_Page_:

----------

Now we know what our strategic planners are up to – sitting in cosy offices producing fine looking pages of information, while we poor underlings are freezing in a poor excuse of a bus shelter in Market Street or crossing our legs because the loo is too far away.

I suppose we should be pleased that they are obviously working hard at something, but what’s wrong with pounding the streets, asking those people who don’t have computers and who really need this new housing what they think?

Don’t make them fill in specially allocated forms, just ask them. Besides, what’s wrong with a very obvious display in the front office of the council with a suggestions box? These, we understand.

Watch out for snakes and insects

So, a new insect and reptile farm is to be established in Mepal. You realise of course that under the heading of ‘reptiles’ come snakes and crocodiles for a start.

Let’s hope that nothing escapes. However, if the odd lethal snake wanders your way, speaking from experience, all you have to do is drop whatever you have in your hand so that the snake looks at it, while you snatch the nearest heavy stick and break its backbone.

Don’t grab what you think is the dead body, sling it round your neck, take it home and put it in the fridge, which one bright spark once did in Tasmania.

The family might come home and, as happened in this case, open the fridge to find the lethal snake sitting up bearing its fangs.

So, your voice can be your password?

Some banks these days are offering to let us use our voices as our passwords. It sounds easy enough. They say they have covered any problems that might occur, for example, if you develop a cold.

I wonder if they’ve covered those people who have had to have operations on their voice boxes, or wouldn’t it be simple to play a recording of someone else’s voice so that you can access their accounts?

I am sure they have that covered these, but the pin will be good enough for me (if only I could remember it). Even then, some visitors who were very computer literate very easily accessed a website that revealed my password for the computer when I forgot it. It makes you wonder, doesn’t it?

----------

_Stored data_:
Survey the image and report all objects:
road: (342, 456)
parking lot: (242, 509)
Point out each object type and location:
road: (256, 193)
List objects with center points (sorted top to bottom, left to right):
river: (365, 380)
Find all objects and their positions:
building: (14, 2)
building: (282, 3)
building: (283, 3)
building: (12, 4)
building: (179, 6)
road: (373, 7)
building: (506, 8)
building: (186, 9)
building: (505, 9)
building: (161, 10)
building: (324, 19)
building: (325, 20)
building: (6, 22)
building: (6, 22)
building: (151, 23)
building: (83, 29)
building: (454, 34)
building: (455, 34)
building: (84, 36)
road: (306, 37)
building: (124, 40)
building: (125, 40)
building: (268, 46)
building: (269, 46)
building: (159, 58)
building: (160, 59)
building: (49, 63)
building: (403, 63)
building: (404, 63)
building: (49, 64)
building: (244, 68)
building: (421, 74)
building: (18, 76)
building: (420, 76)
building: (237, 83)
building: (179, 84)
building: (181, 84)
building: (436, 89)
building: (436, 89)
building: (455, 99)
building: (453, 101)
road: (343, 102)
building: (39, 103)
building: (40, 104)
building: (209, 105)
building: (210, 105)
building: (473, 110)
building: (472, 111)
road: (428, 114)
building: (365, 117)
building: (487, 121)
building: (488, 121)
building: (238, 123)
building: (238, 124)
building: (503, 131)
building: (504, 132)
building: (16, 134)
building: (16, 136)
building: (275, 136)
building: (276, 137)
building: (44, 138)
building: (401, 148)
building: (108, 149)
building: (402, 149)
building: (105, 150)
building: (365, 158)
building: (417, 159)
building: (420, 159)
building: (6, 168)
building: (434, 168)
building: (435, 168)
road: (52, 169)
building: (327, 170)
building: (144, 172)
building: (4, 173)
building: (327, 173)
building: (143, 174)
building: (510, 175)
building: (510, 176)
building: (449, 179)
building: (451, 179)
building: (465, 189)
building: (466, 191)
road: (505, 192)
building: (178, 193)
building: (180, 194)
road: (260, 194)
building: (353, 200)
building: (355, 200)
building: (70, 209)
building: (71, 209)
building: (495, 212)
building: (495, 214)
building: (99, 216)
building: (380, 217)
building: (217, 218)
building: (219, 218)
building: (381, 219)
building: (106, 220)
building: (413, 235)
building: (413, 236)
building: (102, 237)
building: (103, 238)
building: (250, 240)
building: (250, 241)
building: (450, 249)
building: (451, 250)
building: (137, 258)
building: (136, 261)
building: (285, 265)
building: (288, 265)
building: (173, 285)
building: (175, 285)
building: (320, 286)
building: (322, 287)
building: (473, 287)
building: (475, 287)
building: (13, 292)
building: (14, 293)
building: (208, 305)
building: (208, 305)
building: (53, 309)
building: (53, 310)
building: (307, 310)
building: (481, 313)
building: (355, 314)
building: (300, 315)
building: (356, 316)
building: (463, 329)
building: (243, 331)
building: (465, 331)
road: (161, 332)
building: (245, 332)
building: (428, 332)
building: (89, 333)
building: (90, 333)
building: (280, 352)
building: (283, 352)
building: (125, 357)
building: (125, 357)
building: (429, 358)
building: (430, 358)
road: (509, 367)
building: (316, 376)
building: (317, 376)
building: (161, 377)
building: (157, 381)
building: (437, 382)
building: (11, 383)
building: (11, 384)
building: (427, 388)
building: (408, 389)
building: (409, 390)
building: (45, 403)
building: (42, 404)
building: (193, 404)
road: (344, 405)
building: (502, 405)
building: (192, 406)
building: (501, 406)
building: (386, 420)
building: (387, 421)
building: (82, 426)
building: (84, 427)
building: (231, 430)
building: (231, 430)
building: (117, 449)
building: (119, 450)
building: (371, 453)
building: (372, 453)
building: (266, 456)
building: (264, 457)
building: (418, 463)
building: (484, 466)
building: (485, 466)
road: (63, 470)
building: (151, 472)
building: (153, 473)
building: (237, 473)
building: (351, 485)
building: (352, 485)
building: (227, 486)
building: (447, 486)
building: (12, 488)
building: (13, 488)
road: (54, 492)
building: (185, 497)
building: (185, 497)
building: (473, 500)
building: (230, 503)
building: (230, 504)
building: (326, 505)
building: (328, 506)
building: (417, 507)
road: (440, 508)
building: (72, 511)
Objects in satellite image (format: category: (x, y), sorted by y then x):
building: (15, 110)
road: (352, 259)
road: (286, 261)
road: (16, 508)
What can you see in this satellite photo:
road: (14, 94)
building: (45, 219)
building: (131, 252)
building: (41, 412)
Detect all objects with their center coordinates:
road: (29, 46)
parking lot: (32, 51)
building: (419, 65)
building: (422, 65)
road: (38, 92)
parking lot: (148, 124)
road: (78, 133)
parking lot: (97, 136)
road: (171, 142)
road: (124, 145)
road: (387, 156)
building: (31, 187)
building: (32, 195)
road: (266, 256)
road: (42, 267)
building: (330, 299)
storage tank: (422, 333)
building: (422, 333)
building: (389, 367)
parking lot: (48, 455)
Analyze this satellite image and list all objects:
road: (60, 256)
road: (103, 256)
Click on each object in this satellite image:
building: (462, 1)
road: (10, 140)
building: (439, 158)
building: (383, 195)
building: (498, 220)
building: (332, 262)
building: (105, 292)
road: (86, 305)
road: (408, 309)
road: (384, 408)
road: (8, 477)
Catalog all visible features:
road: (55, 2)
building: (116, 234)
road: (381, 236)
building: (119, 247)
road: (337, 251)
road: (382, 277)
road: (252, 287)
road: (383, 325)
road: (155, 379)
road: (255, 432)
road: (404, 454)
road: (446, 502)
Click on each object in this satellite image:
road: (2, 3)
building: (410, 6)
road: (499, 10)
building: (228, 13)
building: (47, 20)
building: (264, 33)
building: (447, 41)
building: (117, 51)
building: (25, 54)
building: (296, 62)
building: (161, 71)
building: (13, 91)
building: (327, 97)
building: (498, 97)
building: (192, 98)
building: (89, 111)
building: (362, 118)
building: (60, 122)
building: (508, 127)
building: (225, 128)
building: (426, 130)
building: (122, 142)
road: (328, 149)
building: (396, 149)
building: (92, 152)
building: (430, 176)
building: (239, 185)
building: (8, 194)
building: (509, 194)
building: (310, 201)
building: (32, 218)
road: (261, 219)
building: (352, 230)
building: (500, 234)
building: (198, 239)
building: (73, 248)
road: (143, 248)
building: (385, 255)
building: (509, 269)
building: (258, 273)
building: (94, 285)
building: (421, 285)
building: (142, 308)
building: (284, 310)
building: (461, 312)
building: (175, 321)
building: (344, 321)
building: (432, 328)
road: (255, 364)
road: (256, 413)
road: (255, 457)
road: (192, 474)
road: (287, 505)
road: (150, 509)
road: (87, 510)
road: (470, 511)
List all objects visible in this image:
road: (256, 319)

----------

_Exercise requirements_: Transcribe the part of the column that starts with "So, your voice" and goes on through "access their accounts?", word for word.

_The solution_:
So, your voice can be your password?

Some banks these days are offering to let us use our voices as our passwords. It sounds easy enough. They say they have covered any problems that might occur, for example, if you develop a cold.

I wonder if they’ve covered those people who have had to have operations on their voice boxes, or wouldn’t it be simple to play a recording of someone else’s voice so that you can access their accounts?